Nella lotta per la libertà e l’indipendenza dei popoli, assieme all’organizzazione politica, sono sempre emerse figure che hanno incarnato simbolicamente e politicamente quelle cause: senza voler aprire una dibattito sul ruolo e “la funzione della personalità nella Storia”, mi limito a notare come alcuni personaggi abbiano saputo catalizzare le istanze dei propri popoli su posizioni che hanno acquisito una consistenza di massa e sono divenute patrimonio culturale riconosciuto e riconoscibile anche al di fuori della cerchia puramente identitaria.

Una di queste personalità è senz’altro Nelson Mandela che trasformò l’ANC (African National Congress) in una forza politica capace di aprire contraddizioni tali da diventare il motore propulsivo per la fine del regime razzista dell’apartheid e la nascita di un nuovo Sud Africa (certamente tuttora attraversato da contraddizioni dilanianti, ma formalmente non più fondato sulla segregazione razziale).

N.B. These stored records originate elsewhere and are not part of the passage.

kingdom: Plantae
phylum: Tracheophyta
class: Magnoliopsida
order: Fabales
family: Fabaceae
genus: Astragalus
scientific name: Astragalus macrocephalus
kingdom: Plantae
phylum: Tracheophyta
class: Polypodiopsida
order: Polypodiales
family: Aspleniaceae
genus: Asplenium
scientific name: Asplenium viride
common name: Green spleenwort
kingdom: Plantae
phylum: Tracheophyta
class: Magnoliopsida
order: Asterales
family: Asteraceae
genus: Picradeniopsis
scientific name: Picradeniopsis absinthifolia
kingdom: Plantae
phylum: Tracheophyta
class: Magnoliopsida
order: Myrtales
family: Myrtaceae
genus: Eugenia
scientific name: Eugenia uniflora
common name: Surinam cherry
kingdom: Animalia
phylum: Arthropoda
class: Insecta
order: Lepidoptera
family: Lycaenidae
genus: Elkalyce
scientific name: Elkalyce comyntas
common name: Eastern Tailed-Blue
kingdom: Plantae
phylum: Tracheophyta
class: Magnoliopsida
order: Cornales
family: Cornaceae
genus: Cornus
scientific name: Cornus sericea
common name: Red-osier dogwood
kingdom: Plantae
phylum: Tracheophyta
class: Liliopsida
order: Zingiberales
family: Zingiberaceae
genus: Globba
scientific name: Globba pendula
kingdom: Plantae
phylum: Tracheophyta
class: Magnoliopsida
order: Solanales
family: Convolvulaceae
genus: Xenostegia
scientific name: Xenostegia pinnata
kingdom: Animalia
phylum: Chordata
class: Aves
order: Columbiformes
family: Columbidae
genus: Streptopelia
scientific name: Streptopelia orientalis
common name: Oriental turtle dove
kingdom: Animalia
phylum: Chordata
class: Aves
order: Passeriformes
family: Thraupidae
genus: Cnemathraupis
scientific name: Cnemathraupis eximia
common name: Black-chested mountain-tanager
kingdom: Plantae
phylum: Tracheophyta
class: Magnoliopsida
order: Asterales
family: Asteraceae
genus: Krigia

Un altro protagonista della lotta per il riconoscimento del diritto a esistere di un popolo, quello kurdo, è Abdullah Ochalan, del PKK (Partito dei Lavoratori del Kurdistan) il quale ha saputo elaborare una proposta di società (confederalismo democratico) che ha aggregato settori sociali non attratti dalla rigida impostazione marxista-leninista precedente.

Da questi casi esemplari ne deve scaturire una lezione per tutti coloro che sostengono la causa palestinese: è necessario che si ricostituisca una leadership forte e unitaria, per avviare un nuovo processo di pace in cui i diritti della popolazione palestinese siano finalmente riconosciuti e garantiti. Esiste una figura che deve ambire a ricoprire questo ruolo? Dopo la morte di Arafat, l’uomo che probabilmente può maggiormente incarnare la causa del popolo palestinese è Marwan Barghouti, dal 2001 detenuto nelle carceri israeliane con accuse infondate di terrorismo: rappresentante di Tanzim, l’ala militare di al-Fatah, e protagonista della prima intifada (1987) e della seconda (2000), Barghouti ha il profilo radicale adeguato a restituire credibilità ad una leadership laica del popolo palestinese, dopo la fase sbiadita e declinante di Abu Mazen, che ha fatto dell’ANP (Autorità Nazionale Palestinese) una struttura sostanzialmente asservita alle direttive israelo-statunitensi, nonostante il riconoscimento nel 2012 dello Stato palestinese come 194° membro dell’ONU.

Barghouti è un leader che può contendere ad Hamas la leadership del popolo palestinese, restituendo non solo fiducia in un processo di pacificazione e di realizzazione dello Stato palestinese, ma anche una prospettiva laica e democratica, ridimensionando la radicalizzazione religiosa che sembra essere l’unica narrazione ad aver assunto credibilità nella Striscia di Gaza, e ora allargandosi anche in Cisgiordania.

Non è un caso che, nonostante le innumerevoli richieste internazionali, e anche da parte israeliana, di scarcerazione, Barghouti resti in carcere, impedendo coì la ricostruzione di un fronte unitario delle forze laiche e democratiche, e sottraendo le formazioni di origine marxista-leninista come il FPLP all’influenza nefasta di Hamas.

Barghouti può essere colui che, ridimensionando la diffusione di Hamas, possa permettere la riapertura di una trattativa per la restituzione di territori occupati e sottratti e la costituzione dello Stato di Palestina accanto allo Stato di Israele: condizione storica riconosciuta dall’ONU, la cui realizzazione potrebbe aprire una nuova fase per un processo confederale finalizzato alla formazione di uno stato unitario, non etnico, aconfessionale, democratico.

L’immediato cessate il fuoco su Gaza, l’apertura di una fase di negoziazione per la restituzione degli insediamenti e dei territori occupati ai palestinesi, la formazione di uno Stato palestinese reale ed il riconoscimento reciproco con Israele: sono obiettivi necessari, che oggi sembrano lontani o addirittura disperatamente irrealizzabili, ma che potrebbero essere favoriti dalla liberazione di Barghouti e dalla restituzione dell’agibilità politica a una nuova leadership unificante, che eserciti quel ruolo carismatico e catalizzatore che potrebbe cambiare le sorti del popolo palestinese e del conflitto israelo-palestinese.